What’s more, Jon Heyman of CBS Sports says the Mets are not expected to extend Murphy a qualifying offer of $15.8 million this winter, meaning if he signs elsewhere, the Mets will not be able to receive compensation for him in the 2016 first-year player draft.
But could that stance be changing? Perhaps, at least partially.
With Murphy’s value escalating with his beyond stellar performance in the postseason, it may be a worthy gamble to at least extend the long-time Met a qualifying offer, which will reportedly be $15.8 million this winter.
No matter what the Mets ultimately decide, there will be a market for Murphy’s services this winter, especially after this playoff run which he’s proving to be someone who can handle the pressure cooker of the postseason and in New York at that, as well as a guy who has a knack for not only clutch hitting, but truly big hits in big moments late in games.
If that’s the case, Murphy would be foolish to consider taking the qualifying offer, instead going for the security of a long-term contract, be it with the Mets or elsewhere.
This becomes important because of another off-season problem the Mets could have, as well.
The Mets cannot extend Yoenis Cespedes a qualifying offer since he was acquired mid-year. If the Mets fail to retain him, they will have nothing to show for in that trade except a renewed need to find a production replacement. That could come with a player tied to a qualifying offer from another team, meaning the Mets could conceivably be forfeiting a first round selection in two consecutive drafts (remember, they relinquished their first round pick to sign Michael Cuddyer last November).

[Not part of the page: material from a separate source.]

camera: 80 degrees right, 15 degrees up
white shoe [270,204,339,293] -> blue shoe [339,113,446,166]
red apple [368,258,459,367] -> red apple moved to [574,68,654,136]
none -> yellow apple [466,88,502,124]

The Mets can ill-afford to let that happen, which makes retaining Cespedes a priority. But they cannot guarantee that, so extending a qualifying offer to Murphy at least gives them a higher-than second-round pick in the 2016 draft, fairly close to their current draft position in the first round.
And so, Joel Sherman of the New York Post says the Mets will indeed extend Murphy a qualifying offer this winter, although they remain “lukewarm” about the possibility of a long-term contract.
Of course, losing both Murphy and Cespedes would not be ideal for a franchise coming off what appears to be a World Series berth this fall. But strategizing and at least aligning their chips would be the prudent approach, and in the case of a qualifying offer for Murphy, a worthy gamble to take whether they want him to take it or not.